Given Musk’s big-gulp size booster and dry launch with a cargo capacity of 408 tonnes, it might be better to send B2100 modules weighing 70,000 to 100,000 kilograms, which each have a capacity of 16 people. This would have transportation costs of $15.4 million/module. For initial colonists, that would mean luggage charges of about another $1 million for a bunkhouse 2100 or $1.7 million each for double occupancy 330. In his book Bigelow Aerospace, Erik Seedhouse predicts the cost of a BA330 as $125 million. The cost of the BA2100, outside of delivery costs, might be in line with its approximately five times as much mass. So to buy the house to take with you will cost about $17 million per person for bunkhouse living or $63 million per person for a double. I’m guessing Bigelow will be able to offer a volume discount, and there will be plenty of other options in due course, if Musk makes substantial progress on achieving a Mars population of one million people in 50 to 110 years.

Visitors will not need to own, but can presumably rent for a couple of years. Using Musk’s favored five-percent discount rate (which I hope to analyze in a subsequent article), initial visitors might pay $3,400 per Mars night for their bunk, or about $2.3 million for a one-year stay (maid service not included.)

Maybe SpaceX will throw in a Tesla as a deal sweetener to go with your share of the ITS spacecraft.

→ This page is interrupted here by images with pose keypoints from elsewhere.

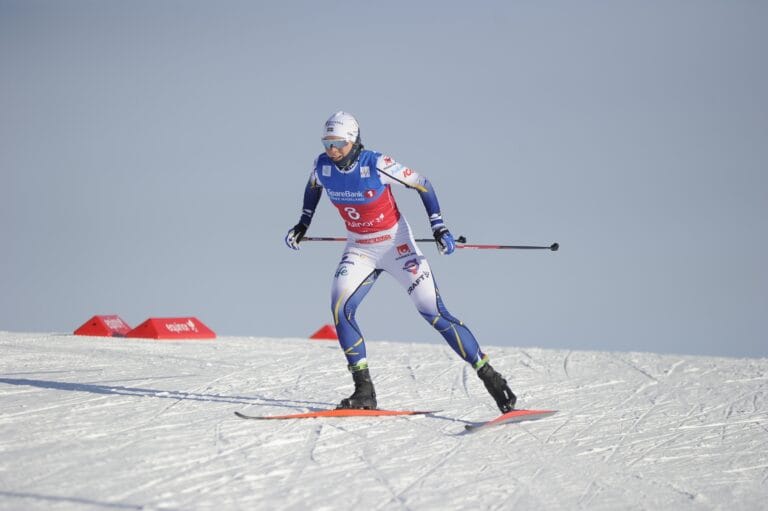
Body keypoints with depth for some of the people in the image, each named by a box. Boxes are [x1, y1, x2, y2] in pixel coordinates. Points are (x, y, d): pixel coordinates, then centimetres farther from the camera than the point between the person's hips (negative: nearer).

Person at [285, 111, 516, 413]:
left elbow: (422, 184, -12)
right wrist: (302, 225, 11)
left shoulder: (377, 165, -23)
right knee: (340, 308, -19)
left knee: (434, 313, -10)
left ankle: (490, 378, -3)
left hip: (397, 244, -4)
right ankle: (364, 391, -12)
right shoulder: (322, 166, -10)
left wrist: (439, 229, -17)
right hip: (359, 249, 4)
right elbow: (313, 187, 16)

As odd as it sounds, it may be more economical to simply leave some of the ITS spacecraft on Mars as habitation units. (It wouldn’t sound odd to Bob Zubrin, whose Mars Direct plan included leaving habitation modules.) At a cost of $200 million new, the ITS spacecraft could house 100 travelers and come complete with a methane plant, solar panels, environmental systems, a big window, and a bunch of rocket engines that could be salvaged and reused for local transport or shipped back to Earth as cargo. If we assume rocket engines are two-thirds of the cost of the ITS booster (using one estimate that 65 percent of a booster’s cost is the propulsion), that’s $3.6 million per engine, and the ITS spacecraft has nine. So if you buy new and you sell back the engines at Mars, you might be able to own a slightly used former spacecraft to share with 99 of your best friends for about $1.7 million a person. That sounds like a much better deal than the B2100 and, unlike it, the ITS spacecraft transports itself to Mars and doesn’t need to be unpacked.

A typical family of four might want an electric car to travel around Mars. A Tesla Model 3 has a curb weight of 1,800 kilograms. So plan on another 450 kilograms of luggage ($70,000 per person) and the cost of the car ($9,000 per person). Maybe SpaceX will throw it in as a deal sweetener to go with your share of the ITS spacecraft.